* **Directions for this task**
Your copy must hold all of the data below, unchanged and without images.

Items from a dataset
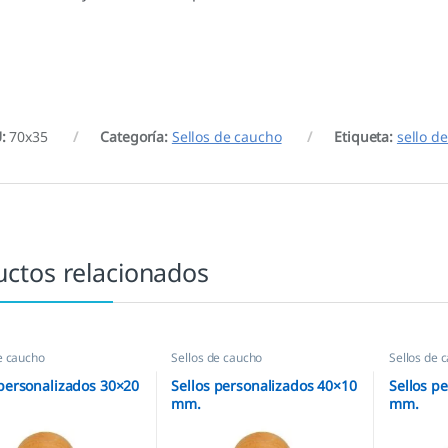
U:
70x35
Categoría:
Sellos de caucho
Etiqueta:
sello d
uctos relacionados
e caucho
Sellos de caucho
Sellos de 
 personalizados 30×20
Sellos personalizados 40×10
Sellos p
mm.
mm.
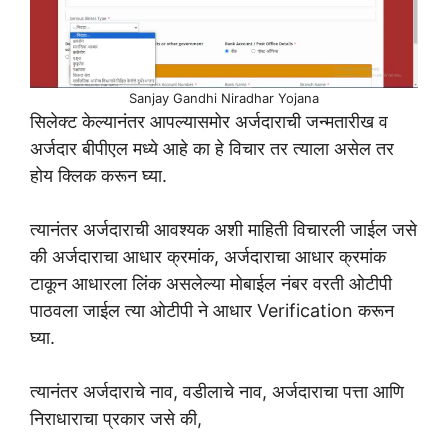
Sanjay Gandhi Niradhar Yojana
सिलेक्ट केल्यानंतर आपल्यासमोर अर्जदाराची जन्मतारीख व
अर्जदार बीपीएल मध्ये आहे का हे विचार तर त्याला असेल तर
होय क्लिक करून घ्या.
त्यानंतर अर्जदाराची आवश्यक अशी माहिती विचारली जाईल जसे
की अर्जदाराचा आधार क्रमांक, अर्जदाराचा आधार क्रमांक
टाकून आधारला लिंक असलेल्या मोबाईल नंबर वरती ओटीपी
पाठवला जाईल त्या ओटीपी ने आधार Verification करून
घ्या.
त्यानंतर अर्जदाराचे नाव, वडीलाचे नाव, अर्जदाराचा पत्ता आणि
निराधाराचा प्रकार जसे की,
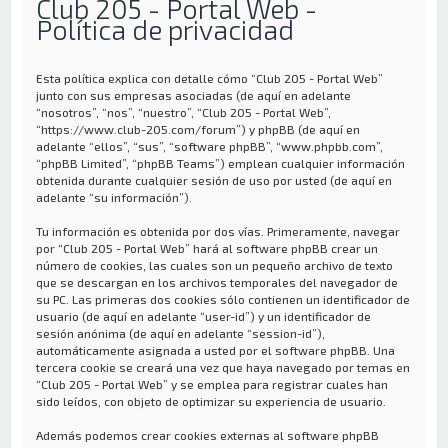
Club 205 - Portal Web -
Política de privacidad
Esta política explica con detalle cómo “Club 205 - Portal Web”
junto con sus empresas asociadas (de aquí en adelante
“nosotros”, “nos”, “nuestro”, “Club 205 - Portal Web”,
“https://www.club-205.com/forum”) y phpBB (de aquí en
adelante “ellos”, “sus”, “software phpBB”, “www.phpbb.com”,
“phpBB Limited”, “phpBB Teams”) emplean cualquier información
obtenida durante cualquier sesión de uso por usted (de aquí en
adelante “su información”).
Tu información es obtenida por dos vías. Primeramente, navegar
por “Club 205 - Portal Web” hará al software phpBB crear un
número de cookies, las cuales son un pequeño archivo de texto
que se descargan en los archivos temporales del navegador de
su PC. Las primeras dos cookies sólo contienen un identificador de
usuario (de aquí en adelante “user-id”) y un identificador de
sesión anónima (de aquí en adelante “session-id”),
automáticamente asignada a usted por el software phpBB. Una
tercera cookie se creará una vez que haya navegado por temas en
“Club 205 - Portal Web” y se emplea para registrar cuales han
sido leídos, con objeto de optimizar su experiencia de usuario.
Además podemos crear cookies externas al software phpBB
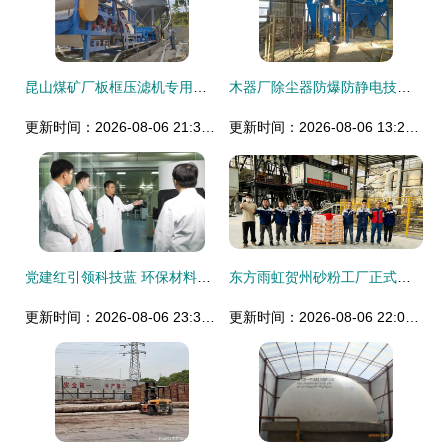
昆山煤矿厂板框压滤机专用絮凝剂pam厂家直销 宏源环保科技
木器厂除尘器防爆防静电技术解析及环保设备材料创新
更新时间：2026-08-06 21:32:07
更新时间：2026-08-06 13:25:13
党建红引领科技蓝 环保材料研发新征程
东方雨虹贺州砂粉工厂正式投产 续写绿色建材新篇章，深耕环保材料研发
更新时间：2026-08-06 23:33:35
更新时间：2026-08-06 22:08:17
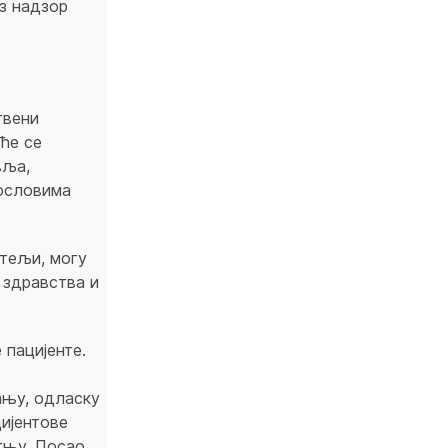
з надзор
твени
ће се
вља,
пословима
тељи, могу
 здравства и
 пацијенте.
ању, одласку
ијентове
тњу. Посао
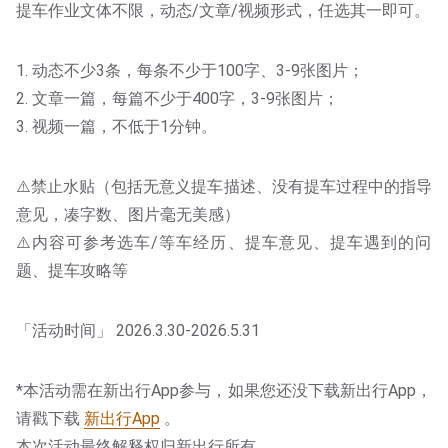
提车作业文体不限，动态/文章/视频形式，任选其一即可。
1. 动态不少3条，每条不少于100字、3-9张图片；
2. 文章一篇，每篇不少于400字，3-9张图片；
3. 视频一篇，不低于1分钟。
⚠️禁止水贴（包括无意义提车描述、没有提车过程中的指导
意见，凑字数、图片毫无美感）
⚠️内容可参考选车/等车经历、提车意见、提车遇到的问
题、提车攻略等
「活动时间」 2026.3.30-2026.5.31
*本活动需在新出行App参与，如果您还没下载新出行App，
请戳下载
新出行App
。
本次活动最终解释权归新出行所有。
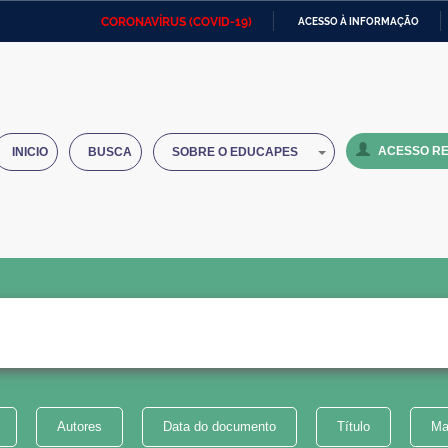
CORONAVÍRUS (COVID-19)
ACESSO À INFORMAÇÃO
Ministério da Defesa
Ministério das Relações
Mini
IR
Exteriores
PARA
O
Ministério da Cidadania
Ministério da Saúde
Mini
CONTEÚDO
ACESSO RE
INICIO
BUSCA
SOBRE O EDUCAPES
Ministério do Desenvolvimento
Controladoria-Geral da União
Minis
Regional
e do
Advocacia-Geral da União
Banco Central do Brasil
Plana
Autores
Data do documento
Título
Ma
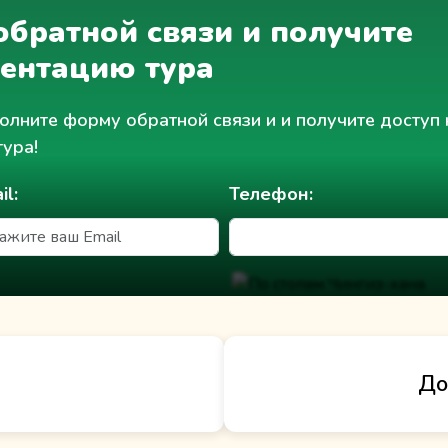
братной связи и получите
зентацию тура
олните форму обратной связи и и получите доступ 
тура!
il:
Телефон:
До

* **Written response**
U:
70x35
Categoría:
Sellos de caucho
Etiqueta:
sello d
uctos relacionados
e caucho
Sellos de caucho
Sellos de 
 personalizados 30×20
Sellos personalizados 40×10
Sellos p
mm.
mm.
Sanjay Gandhi Niradhar Yojana
सिलेक्ट केल्यानंतर आपल्यासमोर अर्जदाराची जन्मतारीख व
अर्जदार बीपीएल मध्ये आहे का हे विचार तर त्याला असेल तर
होय क्लिक करून घ्या.
त्यानंतर अर्जदाराची आवश्यक अशी माहिती विचारली जाईल जसे
की अर्जदाराचा आधार क्रमांक, अर्जदाराचा आधार क्रमांक
टाकून आधारला लिंक असलेल्या मोबाईल नंबर वरती ओटीपी
पाठवला जाईल त्या ओटीपी ने आधार Verification करून
घ्या.
त्यानंतर अर्जदाराचे नाव, वडीलाचे नाव, अर्जदाराचा पत्ता आणि
निराधाराचा प्रकार जसे की,
Club 205 - Portal Web -
Política de privacidad
Esta política explica con detalle cómo “Club 205 - Portal Web”
junto con sus empresas asociadas (de aquí en adelante
“nosotros”, “nos”, “nuestro”, “Club 205 - Portal Web”,
“https://www.club-205.com/forum”) y phpBB (de aquí en
adelante “ellos”, “sus”, “software phpBB”, “www.phpbb.com”,
“phpBB Limited”, “phpBB Teams”) emplean cualquier información
obtenida durante cualquier sesión de uso por usted (de aquí en
adelante “su información”).
Tu información es obtenida por dos vías. Primeramente, navegar
por “Club 205 - Portal Web” hará al software phpBB crear un
número de cookies, las cuales son un pequeño archivo de texto
que se descargan en los archivos temporales del navegador de
su PC. Las primeras dos cookies sólo contienen un identificador de
usuario (de aquí en adelante “user-id”) y un identificador de
sesión anónima (de aquí en adelante “session-id”),
automáticamente asignada a usted por el software phpBB. Una
tercera cookie se creará una vez que haya navegado por temas en
“Club 205 - Portal Web” y se emplea para registrar cuales han
sido leídos, con objeto de optimizar su experiencia de usuario.
Además podemos crear cookies externas al software phpBB
昆山煤矿厂板框压滤机专用絮凝剂pam厂家直销 宏源环保科技
木器厂除尘器防爆防静电技术解析及环保设备材料创新
更新时间：2026-08-06 21:32:07
更新时间：2026-08-06 13:25:13
党建红引领科技蓝 环保材料研发新征程
东方雨虹贺州砂粉工厂正式投产 续写绿色建材新篇章，深耕环保材料研发
更新时间：2026-08-06 23:33:35
更新时间：2026-08-06 22:08:17
з надзор
твени
ће се
вља,
пословима
тељи, могу
 здравства и
 пацијенте.
ању, одласку
ијентове
тњу. Посао
提车作业文体不限，动态/文章/视频形式，任选其一即可。
1. 动态不少3条，每条不少于100字、3-9张图片；
2. 文章一篇，每篇不少于400字，3-9张图片；
3. 视频一篇，不低于1分钟。
⚠️禁止水贴（包括无意义提车描述、没有提车过程中的指导
意见，凑字数、图片毫无美感）
⚠️内容可参考选车/等车经历、提车意见、提车遇到的问
题、提车攻略等
「活动时间」 2026.3.30-2026.5.31
*本活动需在新出行App参与，如果您还没下载新出行App，
请戳下载
新出行App
。
本次活动最终解释权归新出行所有。
CORONAVÍRUS (COVID-19)
ACESSO À INFORMAÇÃO
Ministério da Defesa
Ministério das Relações
Mini
IR
Exteriores
PARA
O
Ministério da Cidadania
Ministério da Saúde
Mini
CONTEÚDO
ACESSO RE
INICIO
BUSCA
SOBRE O EDUCAPES
Ministério do Desenvolvimento
Controladoria-Geral da União
Minis
Regional
e do
Advocacia-Geral da União
Banco Central do Brasil
Plana
Autores
Data do documento
Título
Ma
братной связи и получите
зентацию тура
олните форму обратной связи и и получите доступ 
тура!
il:
Телефон:
До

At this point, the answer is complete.